__Exercise goal__
If a line in the records below contains the word "noted", copy it out.

__Materials provided__

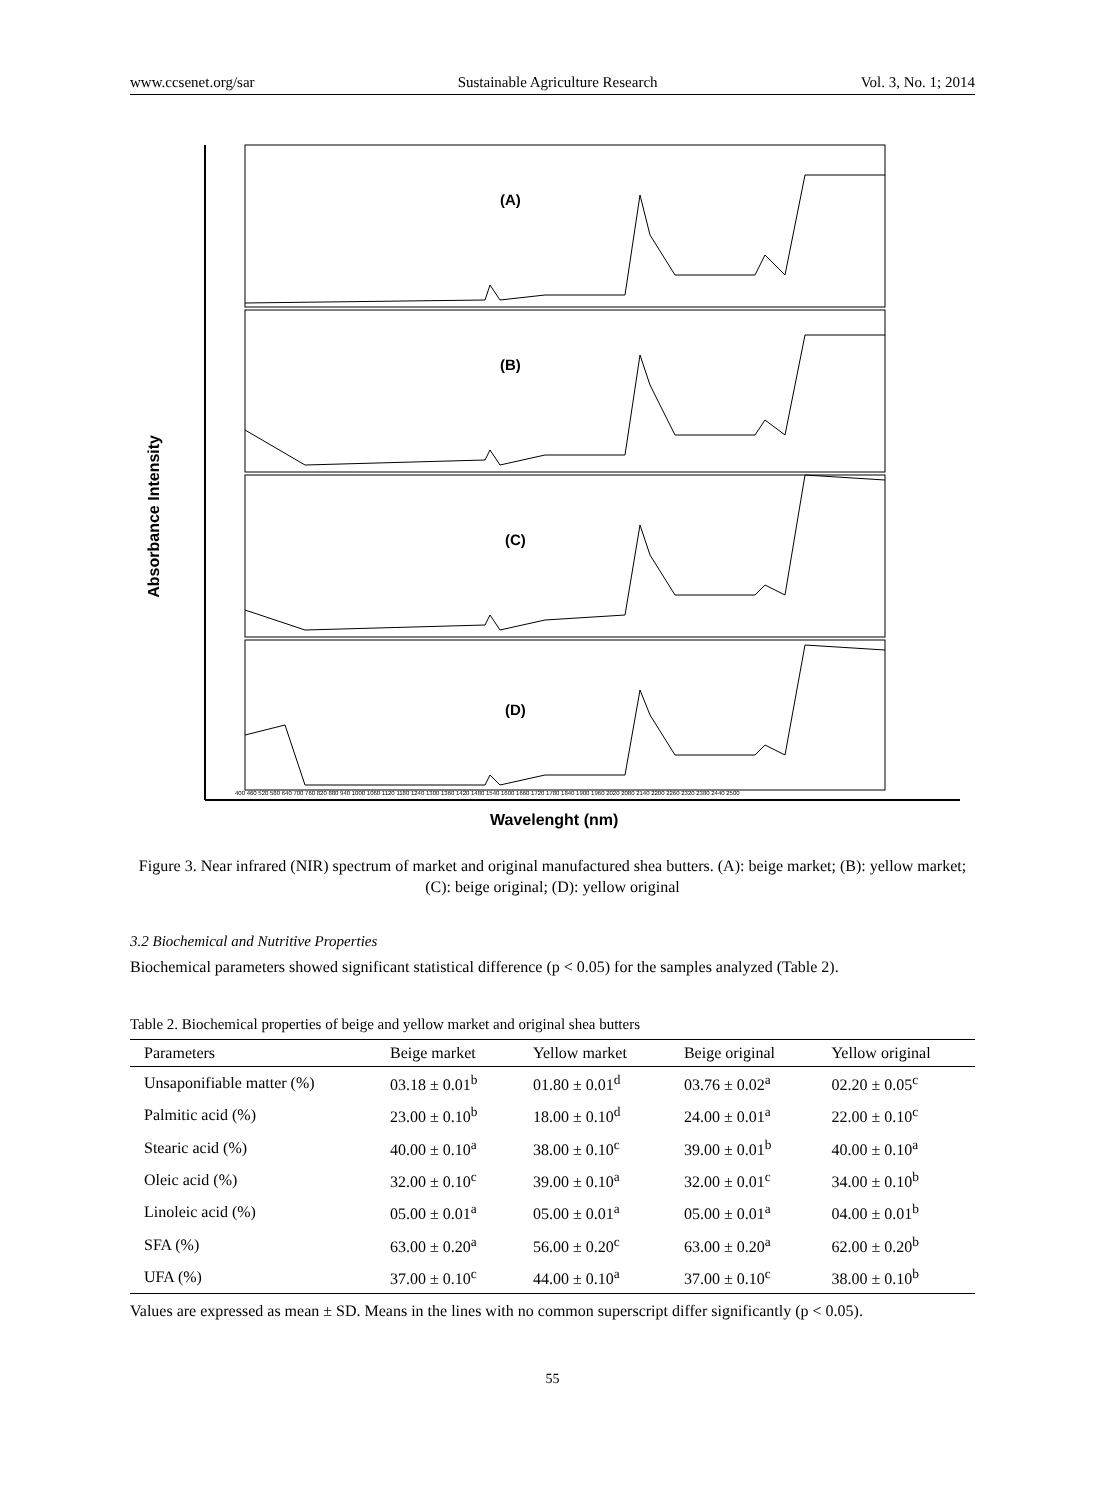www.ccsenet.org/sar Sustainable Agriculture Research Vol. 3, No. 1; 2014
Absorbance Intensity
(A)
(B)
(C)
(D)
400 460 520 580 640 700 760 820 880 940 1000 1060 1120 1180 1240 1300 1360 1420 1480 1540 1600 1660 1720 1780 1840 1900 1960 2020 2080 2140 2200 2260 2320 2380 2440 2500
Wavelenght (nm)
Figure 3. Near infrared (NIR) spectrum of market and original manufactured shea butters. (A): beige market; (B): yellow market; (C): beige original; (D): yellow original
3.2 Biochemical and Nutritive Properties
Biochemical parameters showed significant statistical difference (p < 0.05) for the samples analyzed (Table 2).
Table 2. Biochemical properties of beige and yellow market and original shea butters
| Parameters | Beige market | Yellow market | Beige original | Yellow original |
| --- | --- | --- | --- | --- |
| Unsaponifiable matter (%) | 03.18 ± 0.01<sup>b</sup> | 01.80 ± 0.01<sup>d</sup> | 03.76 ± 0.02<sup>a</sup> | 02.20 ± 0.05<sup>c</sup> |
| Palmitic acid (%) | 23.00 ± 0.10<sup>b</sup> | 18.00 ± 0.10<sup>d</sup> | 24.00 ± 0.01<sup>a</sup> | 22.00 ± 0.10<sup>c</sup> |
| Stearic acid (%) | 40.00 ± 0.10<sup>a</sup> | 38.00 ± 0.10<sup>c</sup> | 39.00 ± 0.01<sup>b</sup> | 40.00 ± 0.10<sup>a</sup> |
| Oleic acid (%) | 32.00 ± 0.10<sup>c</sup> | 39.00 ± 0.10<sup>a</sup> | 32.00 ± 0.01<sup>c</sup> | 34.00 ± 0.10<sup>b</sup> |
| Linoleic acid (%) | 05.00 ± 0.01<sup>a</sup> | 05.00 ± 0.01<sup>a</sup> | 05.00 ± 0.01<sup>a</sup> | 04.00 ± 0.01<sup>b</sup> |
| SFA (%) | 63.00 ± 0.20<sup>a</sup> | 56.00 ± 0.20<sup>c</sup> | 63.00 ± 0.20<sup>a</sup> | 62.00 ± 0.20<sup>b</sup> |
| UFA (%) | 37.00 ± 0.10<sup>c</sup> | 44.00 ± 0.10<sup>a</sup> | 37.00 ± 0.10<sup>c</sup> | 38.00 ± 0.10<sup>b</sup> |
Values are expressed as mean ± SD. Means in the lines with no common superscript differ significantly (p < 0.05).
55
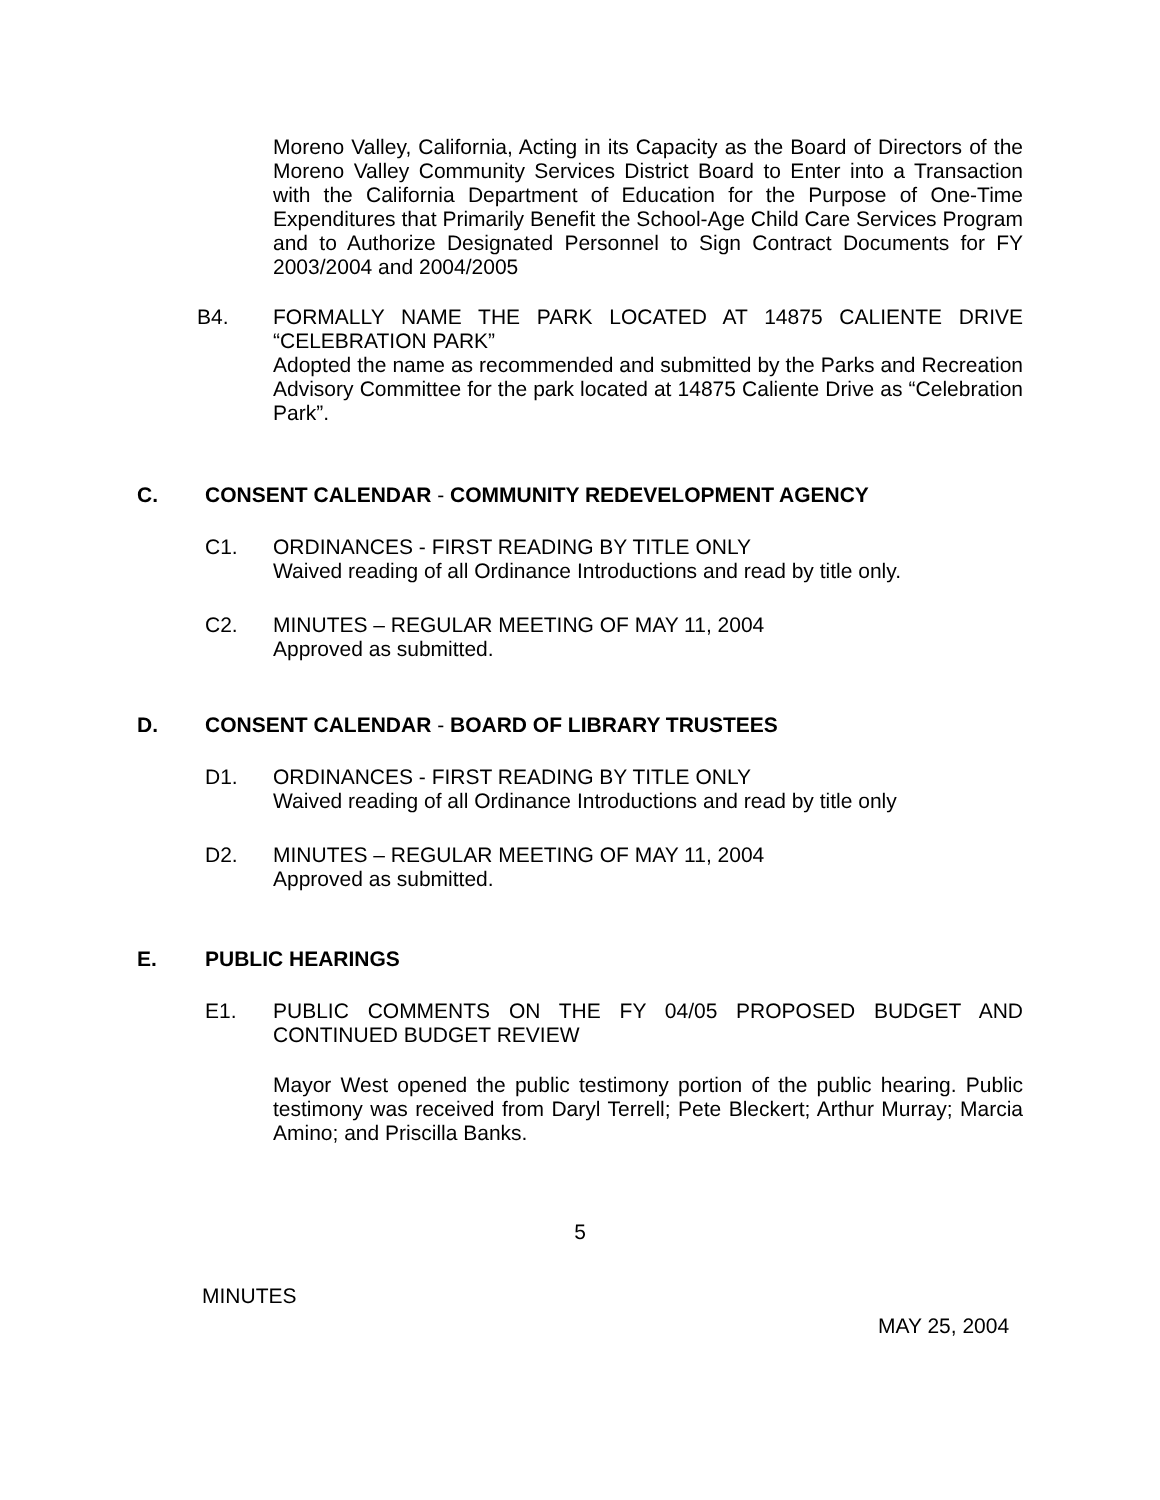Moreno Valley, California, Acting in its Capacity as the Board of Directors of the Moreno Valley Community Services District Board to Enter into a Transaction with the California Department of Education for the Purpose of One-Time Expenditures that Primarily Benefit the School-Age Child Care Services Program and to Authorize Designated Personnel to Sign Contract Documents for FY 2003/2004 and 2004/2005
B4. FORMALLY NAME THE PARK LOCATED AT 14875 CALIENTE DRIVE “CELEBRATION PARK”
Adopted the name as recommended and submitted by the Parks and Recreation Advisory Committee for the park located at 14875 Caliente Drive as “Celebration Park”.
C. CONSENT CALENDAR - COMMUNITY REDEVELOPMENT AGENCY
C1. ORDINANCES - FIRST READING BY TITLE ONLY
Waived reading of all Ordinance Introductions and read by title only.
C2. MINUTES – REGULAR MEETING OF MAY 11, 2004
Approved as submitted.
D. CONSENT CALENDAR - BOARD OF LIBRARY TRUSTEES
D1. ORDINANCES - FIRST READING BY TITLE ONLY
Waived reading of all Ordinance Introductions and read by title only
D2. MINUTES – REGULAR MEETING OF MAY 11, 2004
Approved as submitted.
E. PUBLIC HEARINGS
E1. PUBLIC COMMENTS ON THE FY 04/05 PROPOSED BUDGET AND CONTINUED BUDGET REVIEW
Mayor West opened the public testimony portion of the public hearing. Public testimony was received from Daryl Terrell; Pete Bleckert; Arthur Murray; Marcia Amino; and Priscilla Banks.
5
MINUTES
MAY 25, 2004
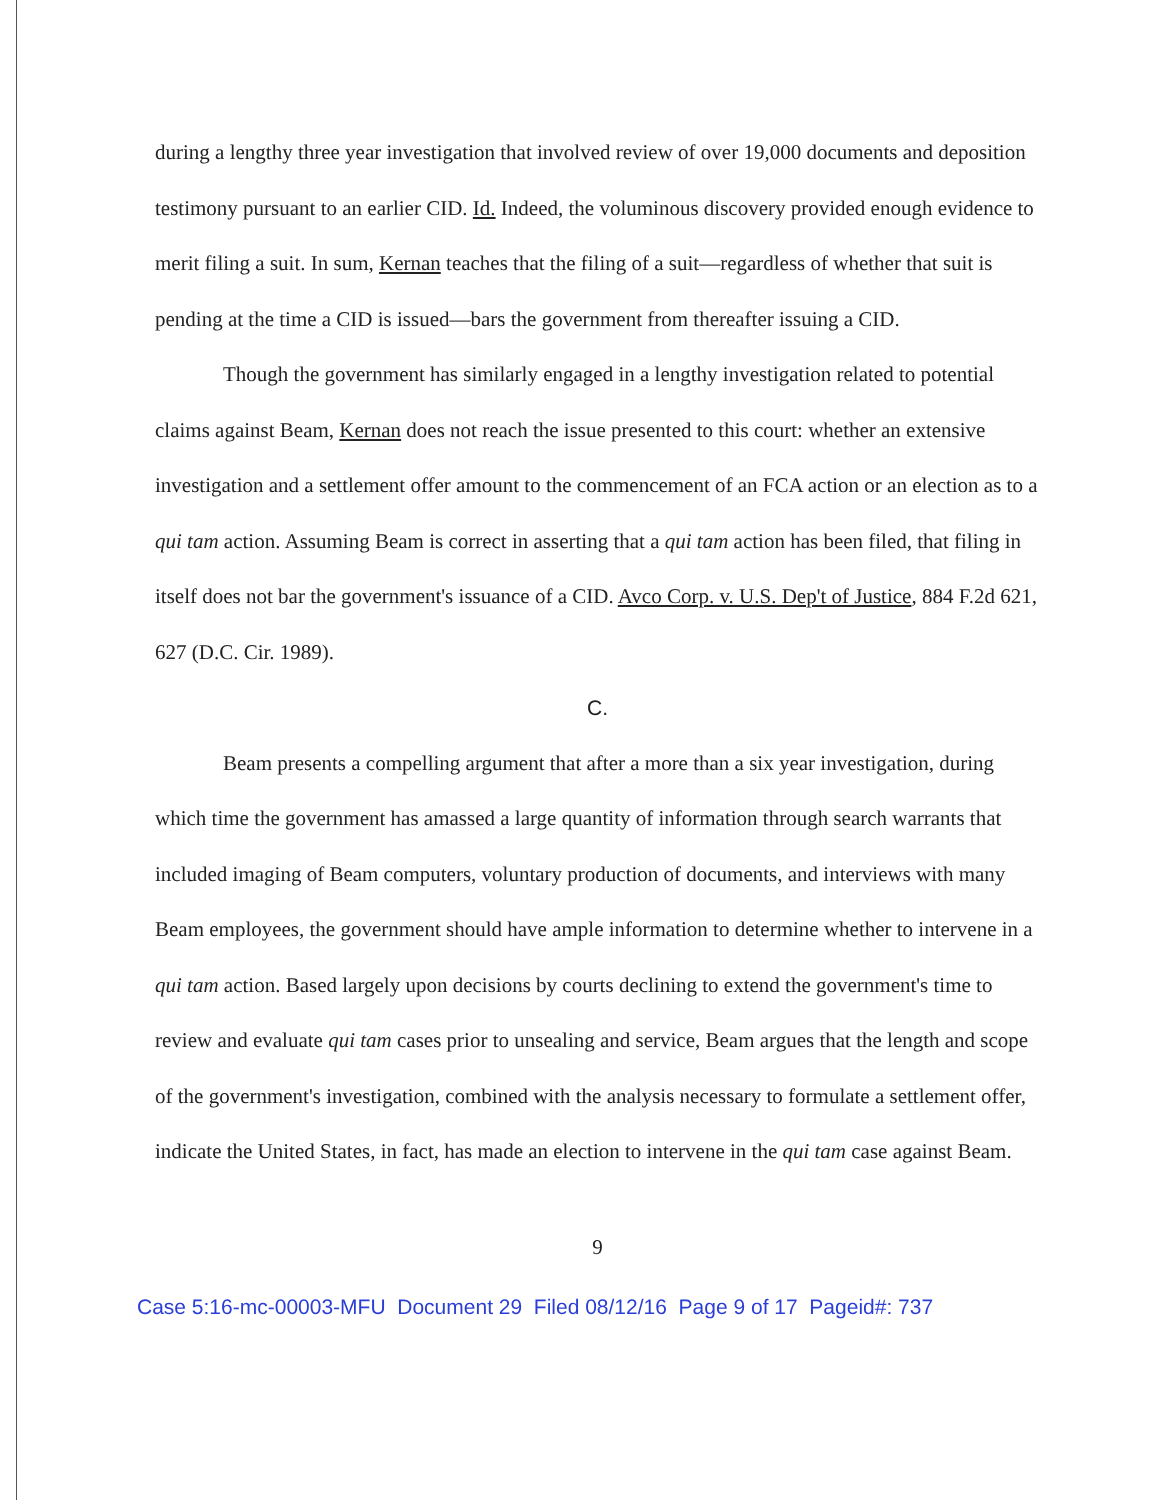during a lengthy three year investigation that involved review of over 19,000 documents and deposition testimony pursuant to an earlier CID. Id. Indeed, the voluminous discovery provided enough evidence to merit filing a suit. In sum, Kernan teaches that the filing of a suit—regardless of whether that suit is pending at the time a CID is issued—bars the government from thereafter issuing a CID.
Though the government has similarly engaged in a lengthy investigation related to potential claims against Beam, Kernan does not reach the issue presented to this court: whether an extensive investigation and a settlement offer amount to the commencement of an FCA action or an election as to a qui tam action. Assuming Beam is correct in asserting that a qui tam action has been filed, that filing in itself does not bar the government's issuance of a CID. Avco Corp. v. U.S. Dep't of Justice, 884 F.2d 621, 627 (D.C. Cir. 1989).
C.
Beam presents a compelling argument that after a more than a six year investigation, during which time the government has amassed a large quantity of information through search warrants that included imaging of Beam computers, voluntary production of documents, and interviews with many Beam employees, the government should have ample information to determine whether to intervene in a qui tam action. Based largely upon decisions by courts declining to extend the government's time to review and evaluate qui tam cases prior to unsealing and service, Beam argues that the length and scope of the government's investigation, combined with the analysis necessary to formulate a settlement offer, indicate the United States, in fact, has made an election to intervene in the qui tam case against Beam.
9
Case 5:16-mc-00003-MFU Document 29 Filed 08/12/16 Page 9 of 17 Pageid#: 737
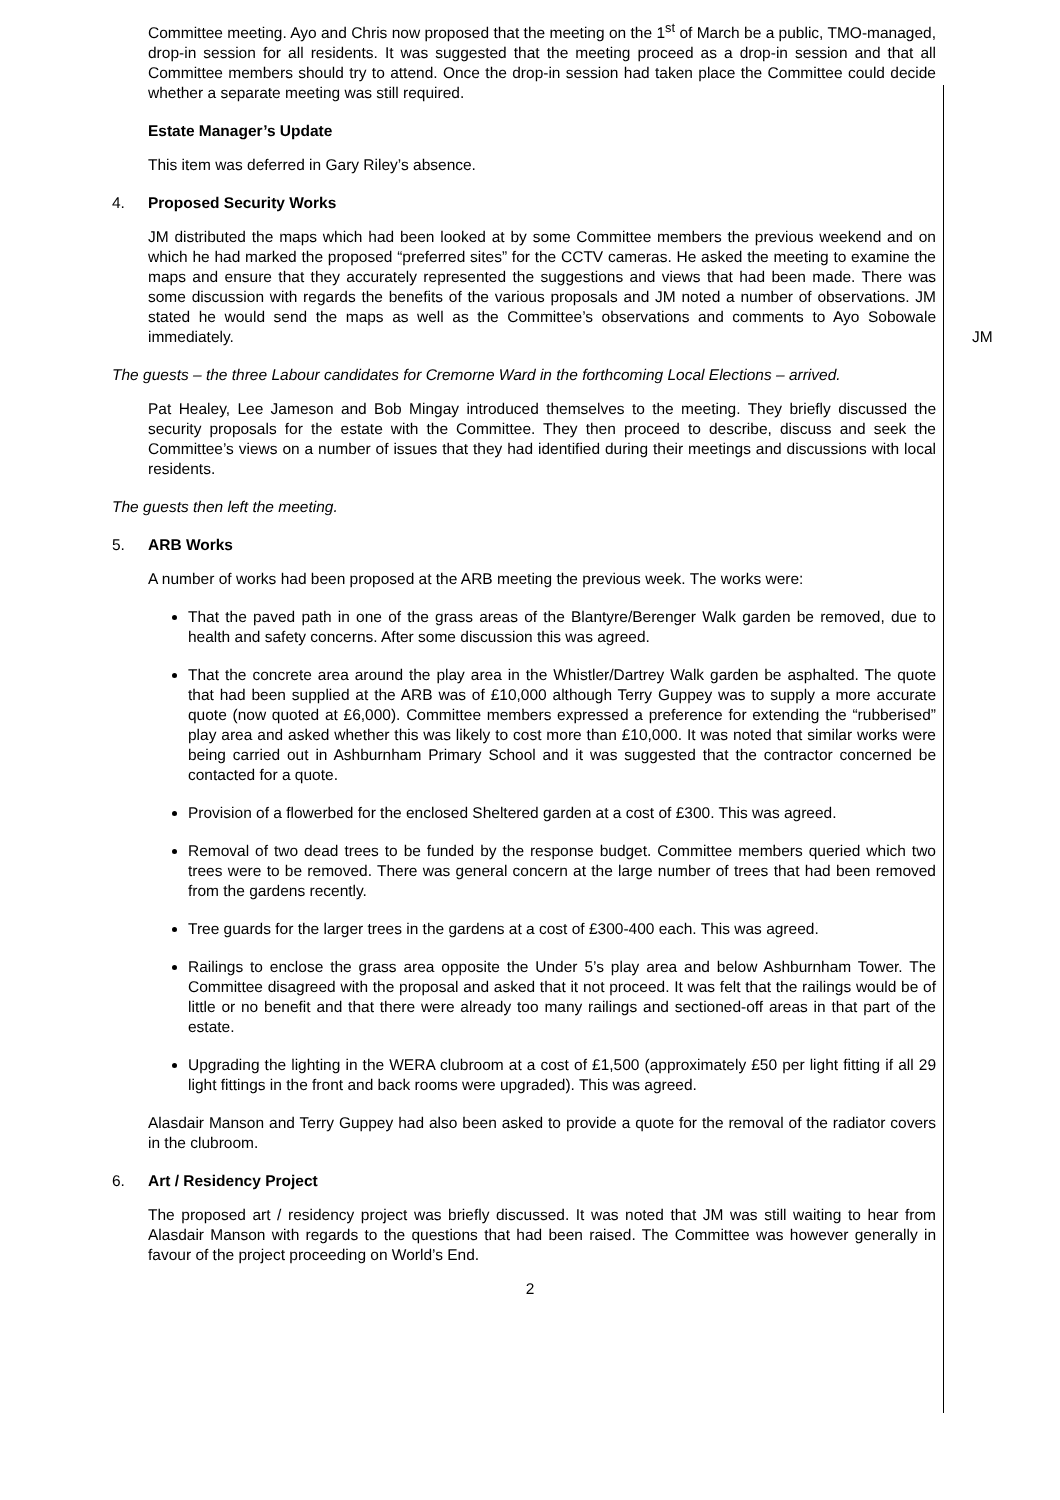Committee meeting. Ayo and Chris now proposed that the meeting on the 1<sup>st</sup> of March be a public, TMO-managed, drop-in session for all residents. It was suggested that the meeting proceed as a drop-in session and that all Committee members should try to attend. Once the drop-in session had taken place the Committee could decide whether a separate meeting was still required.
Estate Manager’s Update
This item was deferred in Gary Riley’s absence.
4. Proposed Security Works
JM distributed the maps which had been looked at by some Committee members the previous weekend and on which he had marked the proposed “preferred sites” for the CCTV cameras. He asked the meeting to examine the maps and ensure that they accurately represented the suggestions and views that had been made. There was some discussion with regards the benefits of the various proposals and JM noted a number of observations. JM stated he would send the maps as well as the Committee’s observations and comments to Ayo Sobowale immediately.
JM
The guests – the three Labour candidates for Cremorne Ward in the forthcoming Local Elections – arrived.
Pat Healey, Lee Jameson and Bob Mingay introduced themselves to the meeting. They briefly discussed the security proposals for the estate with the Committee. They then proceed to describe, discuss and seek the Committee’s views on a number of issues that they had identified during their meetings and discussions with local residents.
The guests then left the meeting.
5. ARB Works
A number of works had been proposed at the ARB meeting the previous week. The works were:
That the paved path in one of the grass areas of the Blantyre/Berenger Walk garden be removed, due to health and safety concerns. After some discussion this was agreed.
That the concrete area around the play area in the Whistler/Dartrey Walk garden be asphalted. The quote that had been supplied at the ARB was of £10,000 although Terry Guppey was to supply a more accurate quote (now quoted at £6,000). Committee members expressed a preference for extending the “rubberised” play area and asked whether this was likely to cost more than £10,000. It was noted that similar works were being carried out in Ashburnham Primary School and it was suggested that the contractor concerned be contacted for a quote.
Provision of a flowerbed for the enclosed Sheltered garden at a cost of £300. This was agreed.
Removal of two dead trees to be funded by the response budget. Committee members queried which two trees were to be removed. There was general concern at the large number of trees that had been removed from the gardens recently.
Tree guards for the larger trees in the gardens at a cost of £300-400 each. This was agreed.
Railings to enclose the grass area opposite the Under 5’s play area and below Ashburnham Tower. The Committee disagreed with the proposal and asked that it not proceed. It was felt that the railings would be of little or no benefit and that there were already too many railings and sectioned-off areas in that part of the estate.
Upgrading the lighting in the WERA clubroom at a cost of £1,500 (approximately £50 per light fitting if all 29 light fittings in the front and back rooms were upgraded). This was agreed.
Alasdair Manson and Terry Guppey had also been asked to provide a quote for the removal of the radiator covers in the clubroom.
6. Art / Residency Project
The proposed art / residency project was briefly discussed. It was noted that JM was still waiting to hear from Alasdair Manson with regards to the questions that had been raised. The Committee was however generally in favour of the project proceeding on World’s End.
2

__Response__
JM distributed the maps which had been looked at by some Committee members the previous weekend and on which he had marked the proposed “preferred sites” for the CCTV cameras. He asked the meeting to examine the maps and ensure that they accurately represented the suggestions and views that had been made. There was some discussion with regards the benefits of the various proposals and JM noted a number of observations. JM stated he would send the maps as well as the Committee’s observations and comments to Ayo Sobowale immediately.
That the concrete area around the play area in the Whistler/Dartrey Walk garden be asphalted. The quote that had been supplied at the ARB was of £10,000 although Terry Guppey was to supply a more accurate quote (now quoted at £6,000). Committee members expressed a preference for extending the “rubberised” play area and asked whether this was likely to cost more than £10,000. It was noted that similar works were being carried out in Ashburnham Primary School and it was suggested that the contractor concerned be contacted for a quote.
The proposed art / residency project was briefly discussed. It was noted that JM was still waiting to hear from Alasdair Manson with regards to the questions that had been raised. The Committee was however generally in favour of the project proceeding on World’s End.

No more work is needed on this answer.